With a list active, right-click in it, choose List from the shortcut menu, and click Total Row in the cascading menu. Excel adds a row to the list that can show eight different types of total, including Sum, Average, and Count. Click a cell in the Total row to choose the total you want from a drop-down list.
See Figure 3.5 for an example of how a list appears after you've used the Create List command.
Figure 3.5 When you add a new value in any column in row 22, Excel expands the border and moves the insert row.
You can expand the list directly by clicking and dragging the resize handle in the bottom-right corner of the list.
Excel 2003 also provides automatic subtotals for your list. To get them, select any cell in the list, choose Data, List, and then click Total Row in the cascading menu.
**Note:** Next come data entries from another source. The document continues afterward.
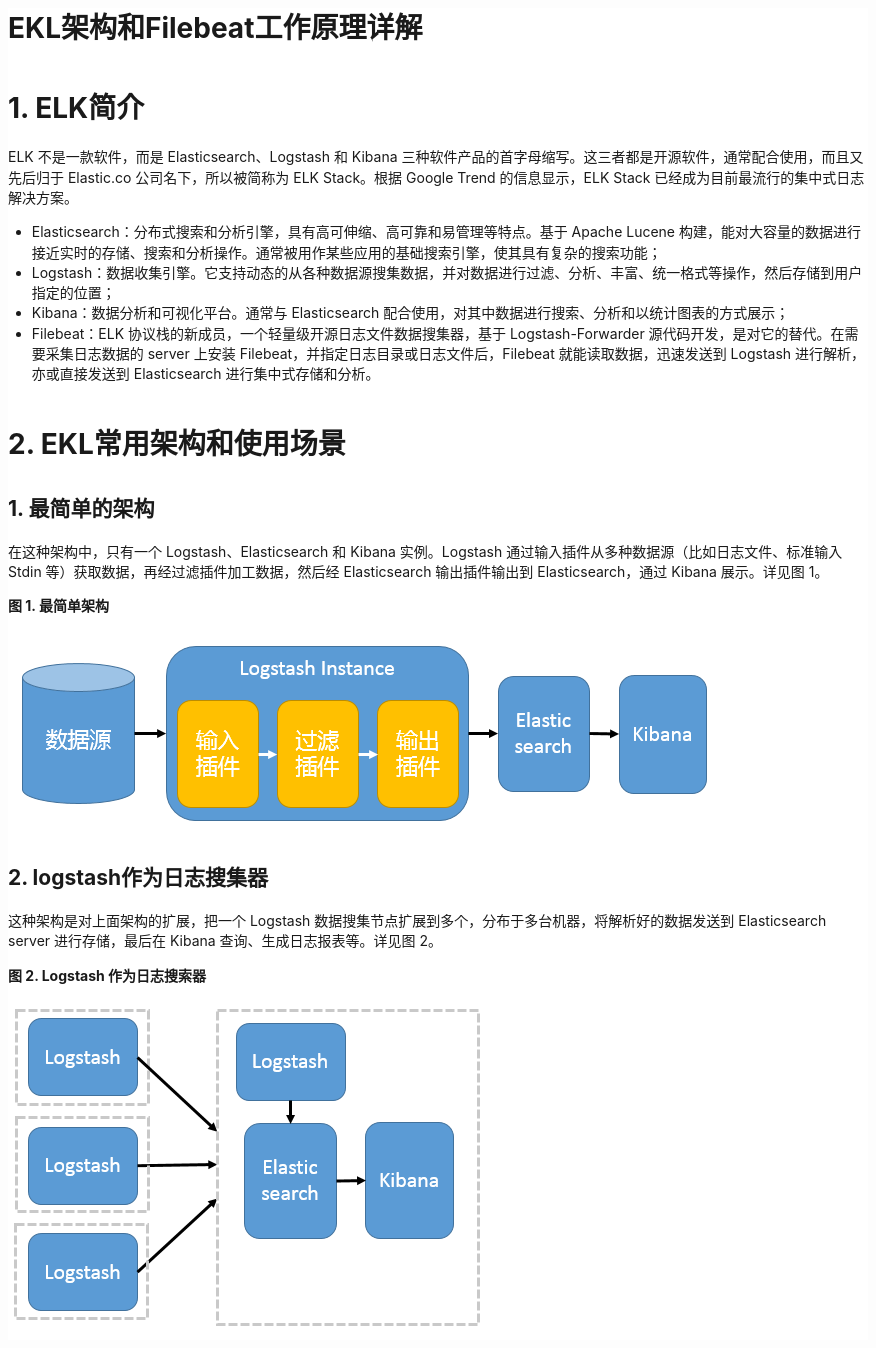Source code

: # EKL架构和Filebeat工作原理详解

# 1. ELK简介

ELK 不是一款软件，而是 Elasticsearch、Logstash 和 Kibana 三种软件产品的首字母缩写。这三者都是开源软件，通常配合使用，而且又先后归于 Elastic.co 公司名下，所以被简称为 ELK Stack。根据 Google Trend 的信息显示，ELK Stack 已经成为目前最流行的集中式日志解决方案。

- Elasticsearch：分布式搜索和分析引擎，具有高可伸缩、高可靠和易管理等特点。基于 Apache Lucene 构建，能对大容量的数据进行接近实时的存储、搜索和分析操作。通常被用作某些应用的基础搜索引擎，使其具有复杂的搜索功能；
- Logstash：数据收集引擎。它支持动态的从各种数据源搜集数据，并对数据进行过滤、分析、丰富、统一格式等操作，然后存储到用户指定的位置；
- Kibana：数据分析和可视化平台。通常与 Elasticsearch 配合使用，对其中数据进行搜索、分析和以统计图表的方式展示；
- Filebeat：ELK 协议栈的新成员，一个轻量级开源日志文件数据搜集器，基于 Logstash-Forwarder 源代码开发，是对它的替代。在需要采集日志数据的 server 上安装 Filebeat，并指定日志目录或日志文件后，Filebeat 就能读取数据，迅速发送到 Logstash 进行解析，亦或直接发送到 Elasticsearch 进行集中式存储和分析。

# 2. EKL常用架构和使用场景

## 1. 最简单的架构

在这种架构中，只有一个 Logstash、Elasticsearch 和 Kibana 实例。Logstash 通过输入插件从多种数据源（比如日志文件、标准输入 Stdin 等）获取数据，再经过滤插件加工数据，然后经 Elasticsearch 输出插件输出到 Elasticsearch，通过 Kibana 展示。详见图 1。

**图 1. 最简单架构**

![41](41.png)

## 2. logstash作为日志搜集器

这种架构是对上面架构的扩展，把一个 Logstash 数据搜集节点扩展到多个，分布于多台机器，将解析好的数据发送到 Elasticsearch server 进行存储，最后在 Kibana 查询、生成日志报表等。详见图 2。

**图 2. Logstash 作为日志搜索器**

![42](42.png)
It's a toggle, so to remove the total row, just click Total Row again. (You can also get to the List menu by right-clicking any cell in the list.)
Using Data Forms
After you have a list set up, you can immediately start browsing through records, adding records, deleting records, and editing fields. You can use a form that Excel constructs for you automatically (see Figure 3.6).
All you need to get the Data Form to appear is to have a list, select any cell in the list, and choose Data, Form. A form that looks like the one shown in Figure 3.6 appears, and using it you can take any of the following actions:
Click New to establish a new record in the list.
See which record you're currently viewing by glancing at the record counter just above the New button.
Click Delete to delete the selected record. You're prompted to confirm that you want to delete it, and you can cancel the deletion if you want.
Change a value in one or more of the edit boxes. After you've done so, click Restore to return all variables in the current record to their prior values. After you move to another record, you can no longer use Restore on the edited record.
Move from edit box to edit box by using hot keys. Notice in Figure 3.6 that the edit box labels have hot keys on the form, indicated by the underscores. To move from, say, Party to Age, hold down Alt and simultaneously press Age's hot key, g.
Click Criteria to set a selection criterion on any of the variables in your list (see Figure 3.7).
Enter a value in one or more boxes to establish selection criteria.
With criteria established, Find Prev takes you to an earlier record that matches the criteria and Find Next takes you to a subsequent matching record. If no match is found, the currently selected record remains selected.
Return to Form view by clicking Form.
Scroll through records by using the scrollbar.
Click Close to remove the Data Form.
Figure 3.6 The Data Form is automatically tailored to your list's variable names and number of records.
Figure 3.7 Clicking the Clear button clears all the boxes.
The Data Form is a handy way to manage records and variables that are set out in list format. Using it requires only a list structure and knowing to choose Data, Form (and it's an easy way to impress someone who doesn't know it's there).